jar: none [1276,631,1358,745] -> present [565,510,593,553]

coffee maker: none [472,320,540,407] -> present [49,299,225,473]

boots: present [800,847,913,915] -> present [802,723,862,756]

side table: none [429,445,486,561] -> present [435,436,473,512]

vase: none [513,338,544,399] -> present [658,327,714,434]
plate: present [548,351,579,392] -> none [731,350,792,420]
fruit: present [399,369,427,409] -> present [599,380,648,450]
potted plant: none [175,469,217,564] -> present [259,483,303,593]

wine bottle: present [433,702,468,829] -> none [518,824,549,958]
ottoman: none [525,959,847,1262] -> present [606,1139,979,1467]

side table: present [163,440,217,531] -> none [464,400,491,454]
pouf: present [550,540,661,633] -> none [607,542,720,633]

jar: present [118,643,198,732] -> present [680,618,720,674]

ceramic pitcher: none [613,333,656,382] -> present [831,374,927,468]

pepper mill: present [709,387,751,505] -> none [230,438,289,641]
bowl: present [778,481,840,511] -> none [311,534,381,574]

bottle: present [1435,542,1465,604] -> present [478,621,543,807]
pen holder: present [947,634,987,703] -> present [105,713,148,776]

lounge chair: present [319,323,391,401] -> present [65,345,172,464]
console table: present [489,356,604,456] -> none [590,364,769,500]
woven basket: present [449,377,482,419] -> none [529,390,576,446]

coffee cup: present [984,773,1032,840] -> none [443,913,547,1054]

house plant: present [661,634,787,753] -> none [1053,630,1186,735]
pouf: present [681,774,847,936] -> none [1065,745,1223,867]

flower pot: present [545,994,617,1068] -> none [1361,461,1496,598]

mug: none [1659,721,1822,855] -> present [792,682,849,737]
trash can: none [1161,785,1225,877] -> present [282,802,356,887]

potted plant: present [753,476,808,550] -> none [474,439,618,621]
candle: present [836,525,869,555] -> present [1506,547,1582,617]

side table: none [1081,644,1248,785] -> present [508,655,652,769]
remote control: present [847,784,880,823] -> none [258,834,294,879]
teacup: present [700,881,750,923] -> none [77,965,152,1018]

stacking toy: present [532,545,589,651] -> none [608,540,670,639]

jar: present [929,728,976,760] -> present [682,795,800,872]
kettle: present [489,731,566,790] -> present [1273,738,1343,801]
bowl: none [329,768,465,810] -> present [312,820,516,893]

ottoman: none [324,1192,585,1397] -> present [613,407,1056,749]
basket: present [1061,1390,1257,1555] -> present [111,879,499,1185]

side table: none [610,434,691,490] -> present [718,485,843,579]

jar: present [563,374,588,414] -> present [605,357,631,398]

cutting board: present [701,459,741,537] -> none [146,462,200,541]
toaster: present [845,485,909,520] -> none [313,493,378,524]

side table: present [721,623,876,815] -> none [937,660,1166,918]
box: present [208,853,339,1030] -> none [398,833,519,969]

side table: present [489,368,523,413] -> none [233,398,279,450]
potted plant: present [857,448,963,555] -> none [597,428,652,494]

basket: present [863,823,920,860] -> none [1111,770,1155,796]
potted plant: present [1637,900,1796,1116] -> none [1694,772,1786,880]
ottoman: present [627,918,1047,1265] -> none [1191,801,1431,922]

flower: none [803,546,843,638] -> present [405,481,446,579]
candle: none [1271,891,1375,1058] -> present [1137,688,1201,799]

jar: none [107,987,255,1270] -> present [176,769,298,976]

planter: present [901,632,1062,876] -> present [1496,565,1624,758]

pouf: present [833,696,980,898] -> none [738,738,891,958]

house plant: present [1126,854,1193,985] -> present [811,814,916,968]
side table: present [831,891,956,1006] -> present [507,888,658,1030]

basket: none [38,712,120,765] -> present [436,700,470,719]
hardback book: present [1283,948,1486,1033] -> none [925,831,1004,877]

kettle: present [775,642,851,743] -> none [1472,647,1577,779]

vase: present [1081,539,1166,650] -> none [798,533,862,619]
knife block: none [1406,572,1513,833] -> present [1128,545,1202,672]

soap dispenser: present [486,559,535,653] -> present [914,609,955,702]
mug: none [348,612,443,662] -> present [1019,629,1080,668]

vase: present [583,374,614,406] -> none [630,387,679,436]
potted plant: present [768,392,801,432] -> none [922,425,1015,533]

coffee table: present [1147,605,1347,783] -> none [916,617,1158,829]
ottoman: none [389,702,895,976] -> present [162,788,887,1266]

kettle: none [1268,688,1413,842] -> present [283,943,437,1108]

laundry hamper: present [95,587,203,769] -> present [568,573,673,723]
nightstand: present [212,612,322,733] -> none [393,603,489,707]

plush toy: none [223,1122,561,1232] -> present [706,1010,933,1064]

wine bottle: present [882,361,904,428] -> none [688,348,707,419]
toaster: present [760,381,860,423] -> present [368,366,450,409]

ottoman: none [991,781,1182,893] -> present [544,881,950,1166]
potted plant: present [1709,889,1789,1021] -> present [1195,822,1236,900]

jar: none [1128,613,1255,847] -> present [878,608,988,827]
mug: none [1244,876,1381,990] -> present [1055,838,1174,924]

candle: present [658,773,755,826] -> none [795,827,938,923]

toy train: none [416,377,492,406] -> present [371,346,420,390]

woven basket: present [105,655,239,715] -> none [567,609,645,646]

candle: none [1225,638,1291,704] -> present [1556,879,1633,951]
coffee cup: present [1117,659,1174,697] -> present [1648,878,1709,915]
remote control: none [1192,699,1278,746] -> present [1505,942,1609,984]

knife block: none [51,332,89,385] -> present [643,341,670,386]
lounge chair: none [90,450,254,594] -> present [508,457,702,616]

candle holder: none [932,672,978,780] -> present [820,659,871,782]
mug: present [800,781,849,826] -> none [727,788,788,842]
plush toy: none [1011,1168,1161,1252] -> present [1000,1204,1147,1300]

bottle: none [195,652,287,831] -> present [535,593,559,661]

***

_Exercise instructions_
Each line of the material above needs to be quoted exactly, please.

_Reply to the exercise_
jar: none [1276,631,1358,745] -> present [565,510,593,553]

coffee maker: none [472,320,540,407] -> present [49,299,225,473]

boots: present [800,847,913,915] -> present [802,723,862,756]

side table: none [429,445,486,561] -> present [435,436,473,512]

vase: none [513,338,544,399] -> present [658,327,714,434]
plate: present [548,351,579,392] -> none [731,350,792,420]
fruit: present [399,369,427,409] -> present [599,380,648,450]
potted plant: none [175,469,217,564] -> present [259,483,303,593]

wine bottle: present [433,702,468,829] -> none [518,824,549,958]
ottoman: none [525,959,847,1262] -> present [606,1139,979,1467]

side table: present [163,440,217,531] -> none [464,400,491,454]
pouf: present [550,540,661,633] -> none [607,542,720,633]

jar: present [118,643,198,732] -> present [680,618,720,674]

ceramic pitcher: none [613,333,656,382] -> present [831,374,927,468]

pepper mill: present [709,387,751,505] -> none [230,438,289,641]
bowl: present [778,481,840,511] -> none [311,534,381,574]

bottle: present [1435,542,1465,604] -> present [478,621,543,807]
pen holder: present [947,634,987,703] -> present [105,713,148,776]

lounge chair: present [319,323,391,401] -> present [65,345,172,464]
console table: present [489,356,604,456] -> none [590,364,769,500]
woven basket: present [449,377,482,419] -> none [529,390,576,446]

coffee cup: present [984,773,1032,840] -> none [443,913,547,1054]

house plant: present [661,634,787,753] -> none [1053,630,1186,735]
pouf: present [681,774,847,936] -> none [1065,745,1223,867]

flower pot: present [545,994,617,1068] -> none [1361,461,1496,598]

mug: none [1659,721,1822,855] -> present [792,682,849,737]
trash can: none [1161,785,1225,877] -> present [282,802,356,887]

potted plant: present [753,476,808,550] -> none [474,439,618,621]
candle: present [836,525,869,555] -> present [1506,547,1582,617]

side table: none [1081,644,1248,785] -> present [508,655,652,769]
remote control: present [847,784,880,823] -> none [258,834,294,879]
teacup: present [700,881,750,923] -> none [77,965,152,1018]

stacking toy: present [532,545,589,651] -> none [608,540,670,639]

jar: present [929,728,976,760] -> present [682,795,800,872]
kettle: present [489,731,566,790] -> present [1273,738,1343,801]
bowl: none [329,768,465,810] -> present [312,820,516,893]

ottoman: none [324,1192,585,1397] -> present [613,407,1056,749]
basket: present [1061,1390,1257,1555] -> present [111,879,499,1185]

side table: none [610,434,691,490] -> present [718,485,843,579]

jar: present [563,374,588,414] -> present [605,357,631,398]

cutting board: present [701,459,741,537] -> none [146,462,200,541]
toaster: present [845,485,909,520] -> none [313,493,378,524]

side table: present [721,623,876,815] -> none [937,660,1166,918]
box: present [208,853,339,1030] -> none [398,833,519,969]

side table: present [489,368,523,413] -> none [233,398,279,450]
potted plant: present [857,448,963,555] -> none [597,428,652,494]

basket: present [863,823,920,860] -> none [1111,770,1155,796]
potted plant: present [1637,900,1796,1116] -> none [1694,772,1786,880]
ottoman: present [627,918,1047,1265] -> none [1191,801,1431,922]

flower: none [803,546,843,638] -> present [405,481,446,579]
candle: none [1271,891,1375,1058] -> present [1137,688,1201,799]

jar: none [107,987,255,1270] -> present [176,769,298,976]

planter: present [901,632,1062,876] -> present [1496,565,1624,758]

pouf: present [833,696,980,898] -> none [738,738,891,958]

house plant: present [1126,854,1193,985] -> present [811,814,916,968]
side table: present [831,891,956,1006] -> present [507,888,658,1030]

basket: none [38,712,120,765] -> present [436,700,470,719]
hardback book: present [1283,948,1486,1033] -> none [925,831,1004,877]

kettle: present [775,642,851,743] -> none [1472,647,1577,779]

vase: present [1081,539,1166,650] -> none [798,533,862,619]
knife block: none [1406,572,1513,833] -> present [1128,545,1202,672]

soap dispenser: present [486,559,535,653] -> present [914,609,955,702]
mug: none [348,612,443,662] -> present [1019,629,1080,668]

vase: present [583,374,614,406] -> none [630,387,679,436]
potted plant: present [768,392,801,432] -> none [922,425,1015,533]

coffee table: present [1147,605,1347,783] -> none [916,617,1158,829]
ottoman: none [389,702,895,976] -> present [162,788,887,1266]

kettle: none [1268,688,1413,842] -> present [283,943,437,1108]

laundry hamper: present [95,587,203,769] -> present [568,573,673,723]
nightstand: present [212,612,322,733] -> none [393,603,489,707]

plush toy: none [223,1122,561,1232] -> present [706,1010,933,1064]

wine bottle: present [882,361,904,428] -> none [688,348,707,419]
toaster: present [760,381,860,423] -> present [368,366,450,409]

ottoman: none [991,781,1182,893] -> present [544,881,950,1166]
potted plant: present [1709,889,1789,1021] -> present [1195,822,1236,900]

jar: none [1128,613,1255,847] -> present [878,608,988,827]
mug: none [1244,876,1381,990] -> present [1055,838,1174,924]

candle: present [658,773,755,826] -> none [795,827,938,923]

toy train: none [416,377,492,406] -> present [371,346,420,390]

woven basket: present [105,655,239,715] -> none [567,609,645,646]

candle: none [1225,638,1291,704] -> present [1556,879,1633,951]
coffee cup: present [1117,659,1174,697] -> present [1648,878,1709,915]
remote control: none [1192,699,1278,746] -> present [1505,942,1609,984]

knife block: none [51,332,89,385] -> present [643,341,670,386]
lounge chair: none [90,450,254,594] -> present [508,457,702,616]

candle holder: none [932,672,978,780] -> present [820,659,871,782]
mug: present [800,781,849,826] -> none [727,788,788,842]
plush toy: none [1011,1168,1161,1252] -> present [1000,1204,1147,1300]

bottle: none [195,652,287,831] -> present [535,593,559,661]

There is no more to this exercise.